Ketika hari ulang tahun tiba merupakan hari-hari yang menteror Nai Nai, terlebih lagi hari ulang tahunnya bertepatan dengan hari kenaikan kelas. Hal tersebut ditunjukkan dalam kutipan berikut.

(176)Tapi yang menteror Nai adalah setiap kali memasuki pertengahan tahun. Hari jadinya yang jatuh pada bulan Juni seolah menjadi peringatan bahwa usianya bertambah namun peyudaranya tidak juga tumbuh (hlm 108).

(177)Selain hari ulang tahun, pertengahan tahun juga bertepatan dengan hari kenaikan kelas. Nai selalu gelisah ketika diharuskan untuk saling memperkenalkan diri dengan teman kelasnya yang baru karena ia tak bisa mengelak dari tatapan spontan semua orang yang memandang ke arah payudaranya setiap kali ia menyebutkan nama (hlm 109).

Latar waktu siang hari melatari cerpen ini. Pada waktu siang hari itulah biasanya Nai membaca buku-buku stensilan itu. Pada saat membaca buku stensilan yang dijual Ayahnya, Nai Nai merasa bukan Nai Nai yang tidak memiliki payudara. Hal tersebut ditunjukkan dalam kutipan berikut.

(178) Ketika Ayah bekerja di siang hari, Nai sering membaca buku-buku stensilan yang sudah ayahnya persiapkan untuk dijual malam harinya (hlm 110).

(179) Ketika membaca, Nai bukan lagi perempuan berkaus kutang. Ketika Nai membaca, ia adalah perempuan berkutang yang digarap dia atas

meja direktur. Ia adalah perempuan berpayudara besar yang dapat menjepit penis laki-laki diantara payudaranya saat sedang mengalami menstruasi (hlm 112).

(180) Ia bukan hanya perempuan berkaus kutang yang menjelma sebagai perempuan perempuan berkutang. Ia bukan hanya perempuan berpayudara kecil yang menjelma sebagai perempuan berpayudara besar. Ia bukan hanya perempuan idaman yang bisa menggarap beberapa laki-laki bersamaan

(hlm 114).

Selanjutnya, latar waktu berlanjut ketika Nai Nai menceritakan apa yang dibacanya dari buku-buku stensilan sebagai pengalaman pribadinya. Hal tersebut ditunjukkan dalam kutipan berikut.
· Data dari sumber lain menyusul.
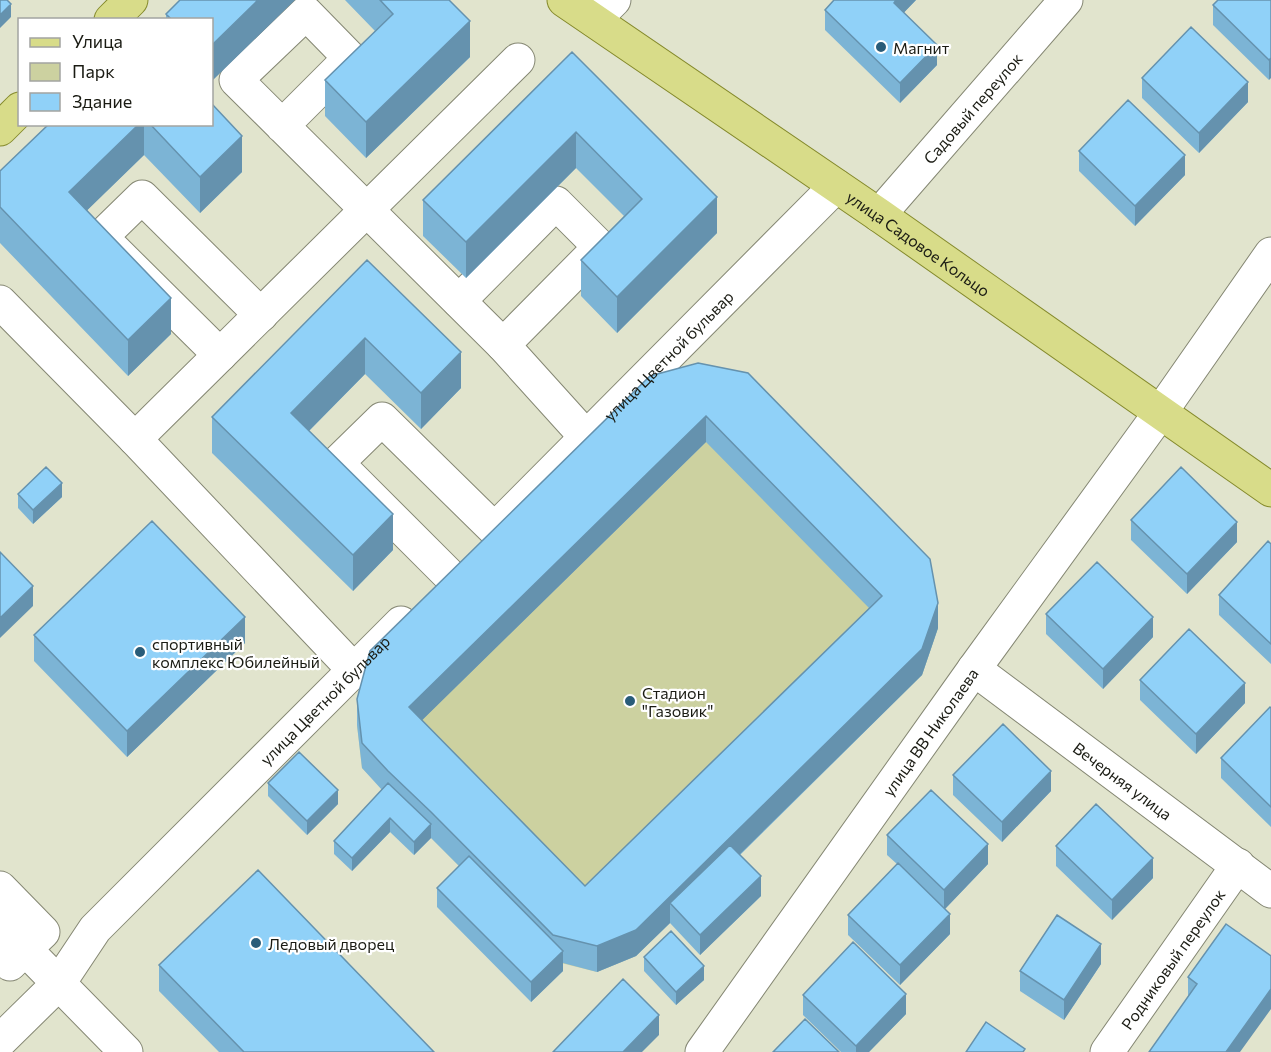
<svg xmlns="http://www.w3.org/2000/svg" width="1271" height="1052" viewBox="0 0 1271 1052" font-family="Commissioner,sans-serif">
	<rect width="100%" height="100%" fill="#e1e4cd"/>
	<path fill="#ccd1a0" d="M698 389 938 628 922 675 636 956 597 972 553 961 362 768 357 725 370 677Z"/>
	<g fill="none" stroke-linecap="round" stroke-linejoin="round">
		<defs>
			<g id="minor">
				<path d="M594 20 614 0"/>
				<path d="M282 126 350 58 306 13 236 80 503 345 587 438"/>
				<path id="s1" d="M879 215 1066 0"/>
				<path d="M459 301 556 203 600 247 503 345"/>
				<path d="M0 302 135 439 353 669"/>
				<path d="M220 355 101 237 142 197 261 315"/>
				<path d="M135 439 518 60"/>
				<path id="s2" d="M503 521 836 186"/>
				<path d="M449 575 337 463 382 419 495 530"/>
				<path id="s3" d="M974 669 1271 891"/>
				<path d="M0 888 43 932 25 949 126 1052"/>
				<path d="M0 954 10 964 25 949 2 925"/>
				<path id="s4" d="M0 1041 59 983 95 929 401 623"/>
				<path id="s5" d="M702 1052 974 669 1160 413 1271 254"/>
				<path id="s6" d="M1107 1052 1238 865"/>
			</g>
			<g id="major">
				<path id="s7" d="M564 0 879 215 1271 490"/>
				<path d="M111 20 131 0"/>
				<path d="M0 129 20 109"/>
			</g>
		</defs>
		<use href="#minor" stroke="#858773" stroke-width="35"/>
		<use href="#major" stroke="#858a2c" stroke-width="35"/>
		<use href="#minor" stroke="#fff" stroke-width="33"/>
		<use href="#major" stroke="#d8dc89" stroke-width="33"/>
	</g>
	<path fill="#7cb4d5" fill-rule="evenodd" d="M345 0H449L470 57 366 158 325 116V80L375 31Z
		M834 0H916L903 13 937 65 900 103 825 30V10Z
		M1271 0 1269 80 1213 25V5Z
		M166 14 212 20H166Z
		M572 52 717 233 617 333 581 296V260L624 216 576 168 466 278 423 236V200Z
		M1142 78 1248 102 1199 153 1142 98Z
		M49 124H212L242 172 200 213 144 155 87 210 171 334 128 376 0 243V171Z
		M1079 151 1185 175 1135 226 1079 171Z
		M367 260 461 388 421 429 365 374 309 431 393 550 353 591 212 453V417Z
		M698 363 938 628 922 675 740 855 761 896 700 955 670 923 636 956 597 972 563 963V971L531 1002 437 907V888L459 866 431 838 414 855 390 832 352 871 334 854V841L382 790 362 768 357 725V699ZM706 442 869 608 585 886 422 720Z
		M18 494 62 497 33 524 18 508Z
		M1131 520 1237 542 1187 594 1131 540Z
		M1271 544V664L1219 615V595Z
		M1046 614 1153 637 1103 689 1046 634Z
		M34 635 245 643 127 757 34 661Z
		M1140 680 1245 703 1196 754 1140 700Z
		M1271 708V827L1221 778V758Z
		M953 775 1051 791 1002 842 953 795Z
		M268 783 338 804 307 835 268 796Z
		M887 835 988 864 945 909 950 934 900 985 848 935V915L897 864 887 855Z
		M1056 846 1153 878 1112 920 1056 866Z
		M1271 956 1188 996V977Z
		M644 957 704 980 676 1005 644 971Z
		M1101 964 1064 1020 1020 991V971Z
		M159 965 434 1052H219L159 991Z
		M803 995 906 1014 869 1052H841L803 1015Z"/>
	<path fill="#6592ae" d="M258 0H295L212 81V45Z
		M896 0H916L894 23V3Z
		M11 4V17L0 28V15Z
		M470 21V57L366 158V122Z
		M937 45V65L900 103V83Z
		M1271 58V78L1269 80V60Z
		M1248 82V102L1199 153V133Z
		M139 124H144V155L69 228V192Z
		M576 132V168L466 278V242Z
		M242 136V172L200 213V177Z
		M1185 155V175L1135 226V206Z
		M717 197V233L617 333V297Z
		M171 298V334L128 376V340Z
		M365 338V374L291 449V413Z
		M461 352V388L421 429V393Z
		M706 416V442L409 733V707Z
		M62 483V497L33 524V510Z
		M393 514V550L353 591V555Z
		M1237 522V542L1187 594V574Z
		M33 586V606L0 638V618Z
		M938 603V628L922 675 680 913 670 903V923L636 956 597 972V946Z
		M245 617V643L127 757V731Z
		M1153 617V637L1103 689V669Z
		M1245 683V703L1196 754V734Z
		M1051 771V791L1002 842V822Z
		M338 790V804L307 835V821Z
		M390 818V832L352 871V858Z
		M431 824V838L414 855V842Z
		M988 844V864L944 910V890Z
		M1153 858V878L1112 920V900Z
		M761 876V896L700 955V935Z
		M950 914V934L900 985V965Z
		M1101 944V964L1064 1020V1000Z
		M563 951V971L531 1002V982Z
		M704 966V980L676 1005V992Z
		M1271 989V1009L1240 1052H1226Z
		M906 994V1014L869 1052H856V1046Z
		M659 1015V1035L642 1052H623Z"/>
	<path fill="#90d1f8" stroke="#6592ae" stroke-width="1.5" fill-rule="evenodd" d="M0 0H7L11 4 0 15Z
		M180 0H258L212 45V20H172L166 14Z
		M380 0H449L470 21 366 122 325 80 393 14Z
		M834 0H896L894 3 937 45 900 83 825 10Z
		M1218 0H1271V58L1269 60 1213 5Z
		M1191 27 1248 82 1199 133 1142 78Z
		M572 52 717 197 617 297 581 260 642 199 576 132 466 242 423 200Z
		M1128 100 1185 155 1135 206 1079 151Z
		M212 104 242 136 200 177 150 124H212Z
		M49 124H139L69 192 171 298 128 340 0 207V171Z
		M367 260 461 352 421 393 365 338 291 413 393 514 353 555 212 417Z
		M698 363 748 373 930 559 938 603 922 649 636 930 597 946 553 935 431 812 388 771 362 743 357 699 370 651 650 376ZM706 416 882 596 585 886 409 707Z
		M46 467 62 483 33 510 18 494Z
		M1181 467 1237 522 1187 574 1131 520Z
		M152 521 245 617 127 731 34 635Z
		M1268 541 1271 544V644L1219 595Z
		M0 552 33 586 0 618Z
		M1097 562 1153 617 1103 669 1046 614Z
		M1189 629 1245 683 1196 734 1140 680Z
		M1270 707 1271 708V807L1221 758Z
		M1003 724 1051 771 1002 822 953 775Z
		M299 752 338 790 307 821 268 783Z
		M388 783 431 824 414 842 390 818 352 858 334 841Z
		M931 790 988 844 944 890 887 835Z
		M1096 804 1153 858 1112 900 1056 846Z
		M730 845 761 876 700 935 670 903Z
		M469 856 563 951 531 982 437 888Z
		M898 863 950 914 900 965 848 915Z
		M258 870 434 1052H244L159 965Z
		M1057 915 1101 944 1064 1000 1020 971Z
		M1226 924 1271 956V989L1226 1052H1149L1197 984 1188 977Z
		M671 931 704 966 676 992 644 957Z
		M853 942 906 994 856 1046 803 995Z
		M623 979 659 1015 623 1052H553Z
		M805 1019 839 1052H773Z
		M986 1022 1025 1049 1023 1052H966Z"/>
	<g fill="#295c79" stroke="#fff" stroke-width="2">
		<circle cx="881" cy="47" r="6"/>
		<circle cx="140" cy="652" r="6"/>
		<circle cx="630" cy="701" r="6"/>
		<circle cx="256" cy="943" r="6"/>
	</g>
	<g text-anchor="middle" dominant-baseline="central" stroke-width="4.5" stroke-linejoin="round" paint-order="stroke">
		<g font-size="16" fill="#1a1b13" stroke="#fff" text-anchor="start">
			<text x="893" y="47">Магнит</text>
			<text x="152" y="643">спортивный<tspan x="152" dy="18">комплекс Юбилейный</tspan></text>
			<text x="642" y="692">Стадион<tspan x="642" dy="18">"Газовик"</tspan></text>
			<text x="268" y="943">Ледовый дворец</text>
		</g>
		<g font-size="16" fill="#1a1b13" stroke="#fff">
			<text stroke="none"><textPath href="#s1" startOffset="142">Садовый переулок</textPath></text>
			<text stroke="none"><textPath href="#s7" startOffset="430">улица Садовое Кольцо</textPath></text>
			<text stroke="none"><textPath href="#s2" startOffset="234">улица Цветной бульвар</textPath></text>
			<text stroke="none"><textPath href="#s4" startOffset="472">улица Цветной бульвар</textPath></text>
			<text stroke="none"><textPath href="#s5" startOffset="393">улица ВВ Николаева</textPath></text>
			<text stroke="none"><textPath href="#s3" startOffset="186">Вечерняя улица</textPath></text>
			<text stroke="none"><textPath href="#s6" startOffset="114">Родниковый переулок</textPath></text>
		</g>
	</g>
	<rect x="18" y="18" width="195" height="108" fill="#ffffff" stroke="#a3a4a1" stroke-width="1.5"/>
	<rect x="30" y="38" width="30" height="9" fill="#d8dc89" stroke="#a3a4a1" stroke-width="1.5"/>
	<text x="72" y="48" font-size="18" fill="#1a1b13">Улица</text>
	<rect x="30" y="63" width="30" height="18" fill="#ccd1a0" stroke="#a3a4a1" stroke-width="1.5"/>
	<text x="72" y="78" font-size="18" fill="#1a1b13">Парк</text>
	<rect x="30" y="93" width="30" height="18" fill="#90d1f8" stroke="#a3a4a1" stroke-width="1.5"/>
	<text x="72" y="108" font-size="18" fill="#1a1b13">Здание</text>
</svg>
(181) Hingga suatu hari ketika teman-temannya sedang saling berbagi cerita tentang pengalaman pertama kencan, Nai memberanikan diri untuk mengemukakan apa yang sering dibacanya sebagai pengalaman pribadinya. Serentak teman-temannya terdiam. Semuanya mendengarkan. Semuanya memberi perhatian (hlm 113).

(182) Itulah ketika Nai Nai menginjak tahun ketiga di sekolah menengah pertama. Semuanya berubah hanya dengan bercerita, dengan mengutip buku-buku stensilan. Semua laki-laki yang sudah mendengar perihal pengalaman seksual Nai berlomba-lomba mendapatkan Nai (hlm 114). 2.5.2.3 Latar Sosial

Latar sosial dalam cerpen ini adalah kehidupan remaja di lingkungan masyarakat modern. Hal tersebut ditunjukkan dengan topik pembicaraan mereka seputar seksualitas. Mereka tidak sungkan-sungkan menceritakan masalah kencan pertama, pamer model bra terbaru. Hal tersebut dibuktikan dalam kutipan berikut.

(183)Ritual ganti baju bersama sebelum dan sesudah pelajaran olah raga yang klimaksnya adalah saling memamerkan model kutang terbaru. Tidak terkecuali, sensasi yang mereka rasakan ketika pacar pertama menggerayangi payudara (hlm 108).

(184)Hingga suatu hari ketika teman-temannya sedang saling berbagi cerita tentang pengalaman pertama kencan, Nai memberanikan diri untuk mengemukakan apa yang sering dibacanya dari buku-buku stensilan sebagai pengalaman pribadinya. Serentak teman-temannya terdiam (hlm 113).